HOMELESSNESS and hunger increased in an overwhelming majority of 25 US cities in the past year, DRIVEN BY the FORECLOSURE CRISIS and RISING UNEMPLOYMENT, a SURVEY SHOWED Friday.

Out of 25 cities across the United States surveyed by the US Conference of Mayors, 83 percent said homelessness in general had increased over the past year while 16 cities, or nearly two-thirds of those polled, cited a rise in the number of families who had been forced out of their homes.

In Louisville, Kentucky, the number of homeless families increased 58 percent in 2008 to 931 families from 591 people in 2007, with the rise blamed on soaring food, health care, transportation and energy prices.

Boston, Massachusetts and Providence, Rhode Island blamed the rise in family homelessness on evictions by landlords whose rental properties were foreclosed.

Meanwhile, the number of people seeking food assistance for the first time was up in all 21 cities with data on the issue, and was “particularly notable among working families stressed by the increase in food prices and the slowdown in the economy,” the report said.

Officials in Philadelphia told the survey that “new people coming to food cupboards are people that are employed with children.

“With food prices increasing as much as 30 percent and incomes either staying the same or decreasing, it is impossible for them to feed their families,” the report said.

When asked to identify the three main causes of hunger, 83 percent of cities cited poverty, 74 percent cited unemployment and 57 percent cited the high cost of housing.

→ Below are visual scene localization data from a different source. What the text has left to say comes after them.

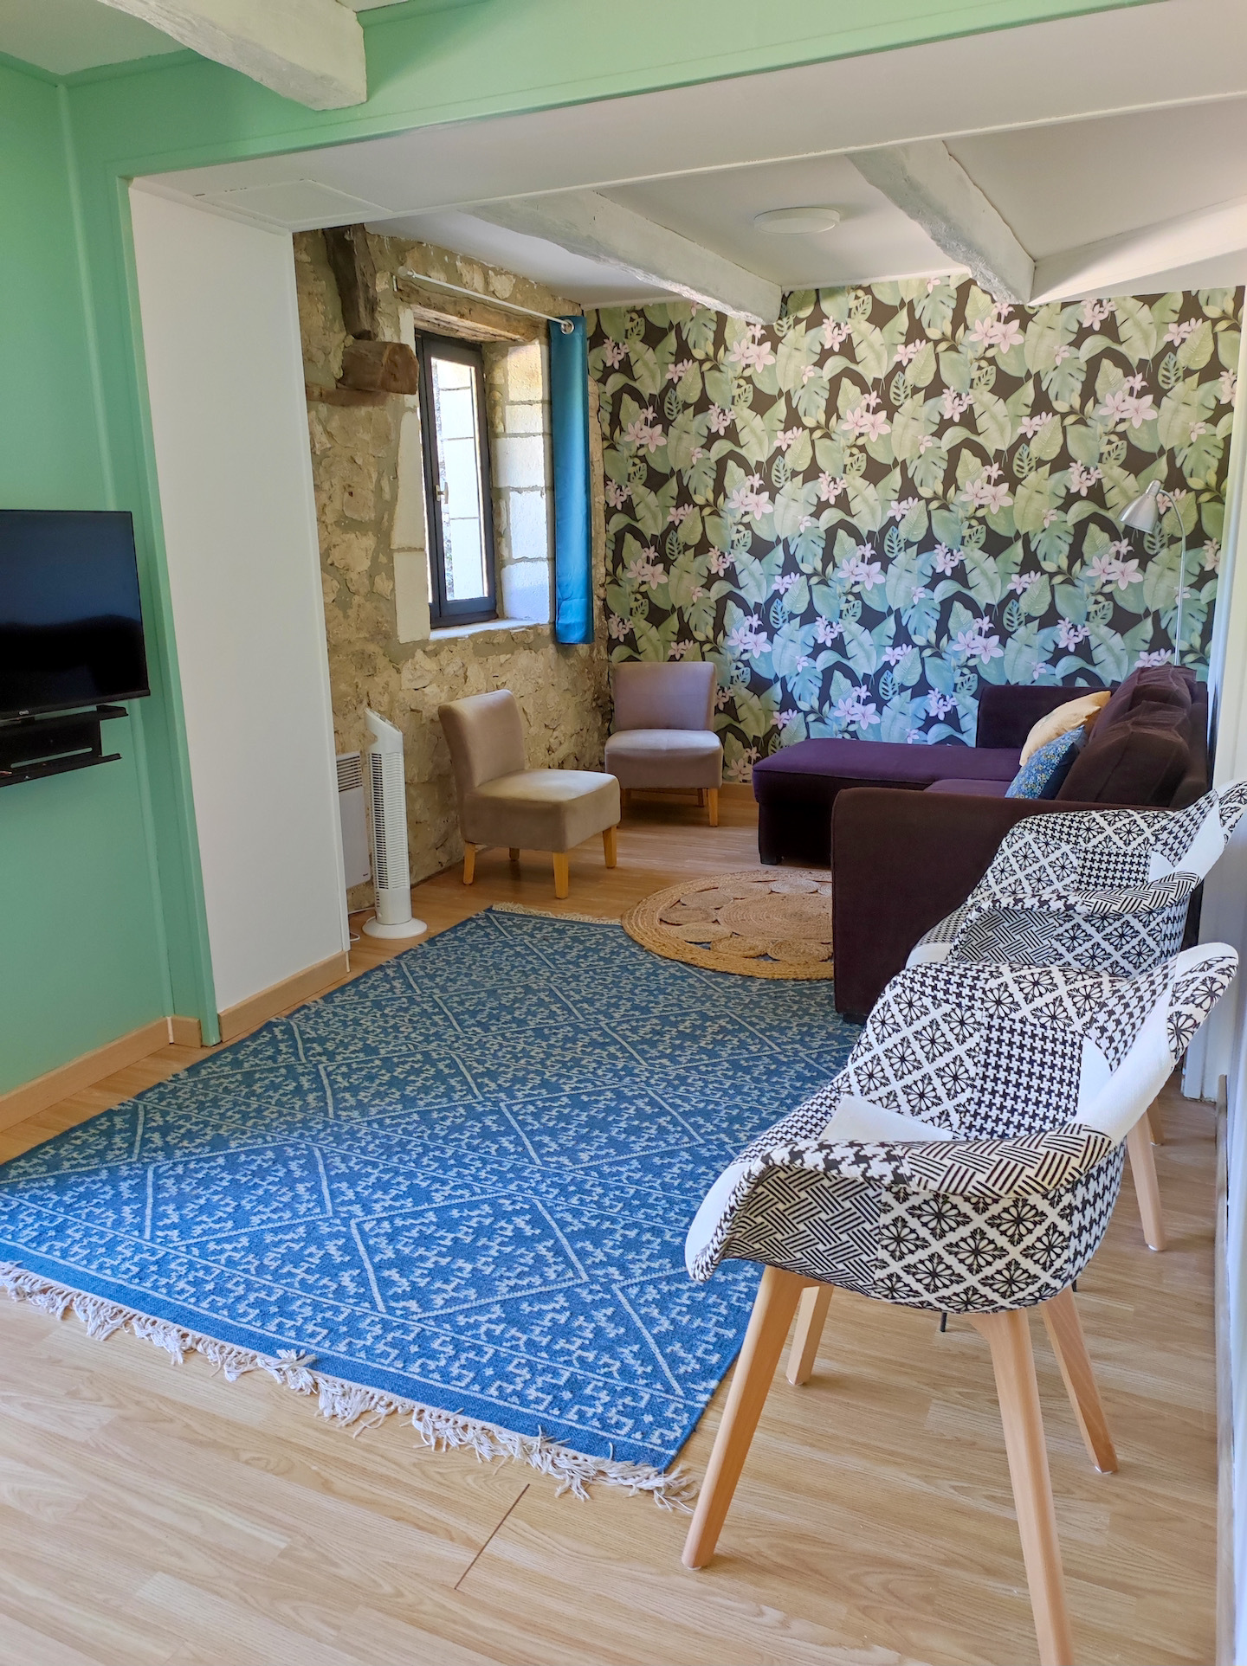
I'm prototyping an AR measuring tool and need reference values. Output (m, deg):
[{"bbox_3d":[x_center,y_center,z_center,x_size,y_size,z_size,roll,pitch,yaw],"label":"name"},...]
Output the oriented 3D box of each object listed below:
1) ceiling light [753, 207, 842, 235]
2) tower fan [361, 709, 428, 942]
[{"bbox_3d":[0.597,-2.094,4.126,0.292,0.030,0.292,-1,14,0],"label":"ceiling light"},{"bbox_3d":[-0.799,-0.041,4.104,0.225,0.760,0.225,-1,14,3],"label":"tower fan"}]

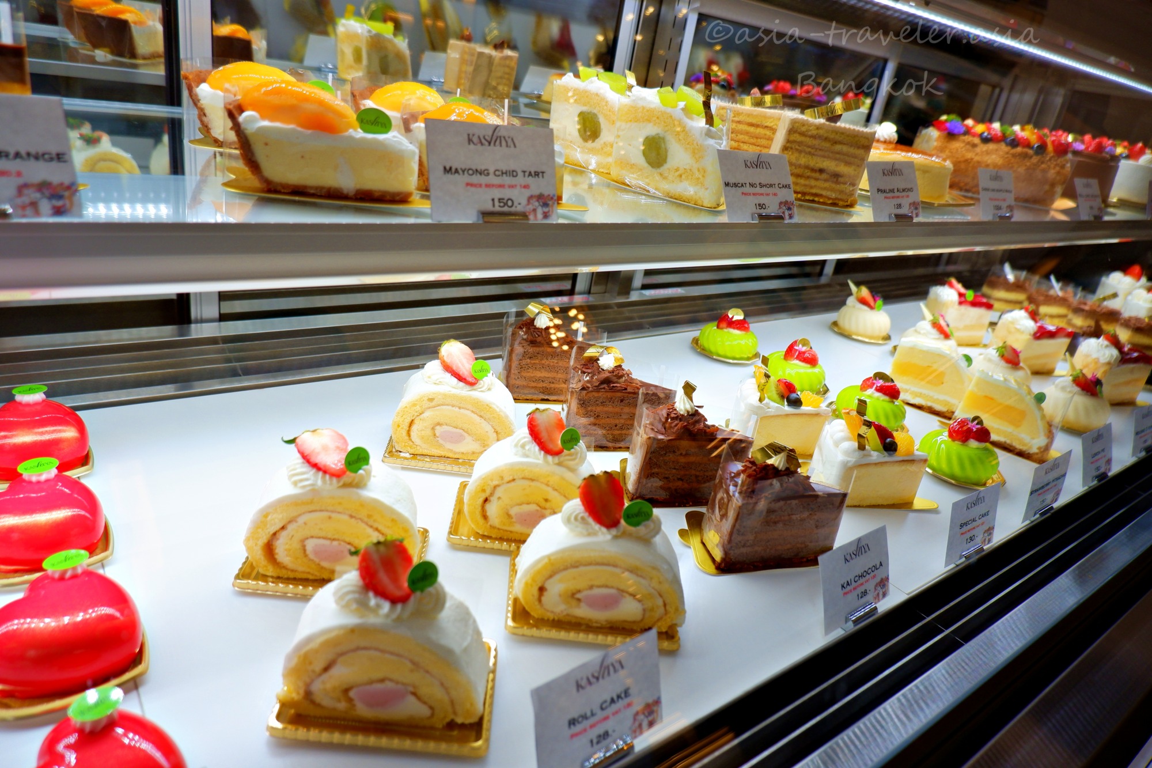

And while demand for food assistance was up, providing it was more difficult for cities as the faltering economy and rising joblessness—two key reasons for the increased demand—also caused the number of donations to fall.

Greater efficiency in large grocery stores and food suppliers has also shrunk the availability of FOOD ASSISTANCE because it has decreased food donations from the large organizations, which are the main donors to food banks.

Food Banks—places where donated food is made available free-of-charge to needy people—are the main providers of food aid in most US cities.

They have struggled in the past year to maintain stock levels due to the increased cost of food and fuel.

“Los Angeles, Boston and Portland reported that increases in the price of food have lead to a decrease in the quantity of food they are able to purchase,” the report said.

“In Phoenix, where the cost of fuel and trucking expenses has increased by as much as 72 percent, the total amount of food distributed decreased by 13 percent even though the level of funding increased by 30 percent,” it said.

The price of food increased 6.2 percent on average over the last year, the largest increase in nearly 20 years, the report said.

And during the 12-month period ending in September for which most of the cities provided data, gasoline (petrol) prices skyrocketed in the United States to reach record highs of more than four dollars per gallon to the consumer, with the price of diesel fuel used by truckers going even higher.